Launch WordPress locally, mirror via Tor, publish to IPFS, sign with cryptography, and announce to the discovery network.
git clone https://github.com/Shubham-Rasal/FreePress.git cd FreePress docker compose up -d
WordPress, Tor, IPFS, and the frontend run in containers on your machine.
Access WordPress at localhost:80, write your posts, and build your site. Everything runs locally with no accounts.
Click "Create Mirror" to generate a static copy served through your Tor onion address. Automatic syncing to IPFS happens every 60 seconds.
Generate an Ed25519 keypair, add metadata (title, description, tags), and broadcast your signed manifest to the Waku discovery network.

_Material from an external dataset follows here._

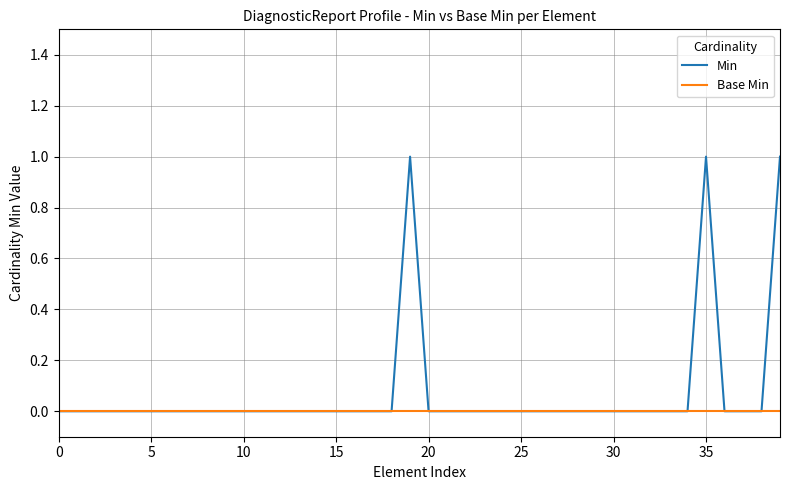

What is the greatest value displayed?

1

Browse the Explore tab to see publications announced by others. Search by tags, verify signatures, and access content via IPFS or Tor.
Your content is pinned on IPFS and discoverable via Waku. Even when you go offline, mirrors keep your publication accessible.
Every manifest includes version, site CID, timestamp, publisher public key, and Ed25519 signature. Anyone can verify authenticity without trusting a central authority.
| Layer | Technology | Purpose |
|---|---|---|
| CMS | WordPress + MySQL | Local content creation |
| Anonymity | Tor (onionize) | Onion service for site access |
| Mirroring | wget + torsocks | Static site generation via Tor |
| Storage | IPFS (Kubo + Cluster) | Distributed content storage |
| Identity | Ed25519 keypair | Cryptographic signing |
| Discovery | Waku (libp2p + protobuf) | P2P manifest announcements |
| Backend | Node.js + Hono | API for signing and mirroring |
| Frontend | React + TypeScript + Vite | Dashboard UI |
"Censorship-resistant publishing isn't about hoping platforms let you speak. It's about taking control. Run your own stack. Sign your own manifests. Join a network that can't be shut down."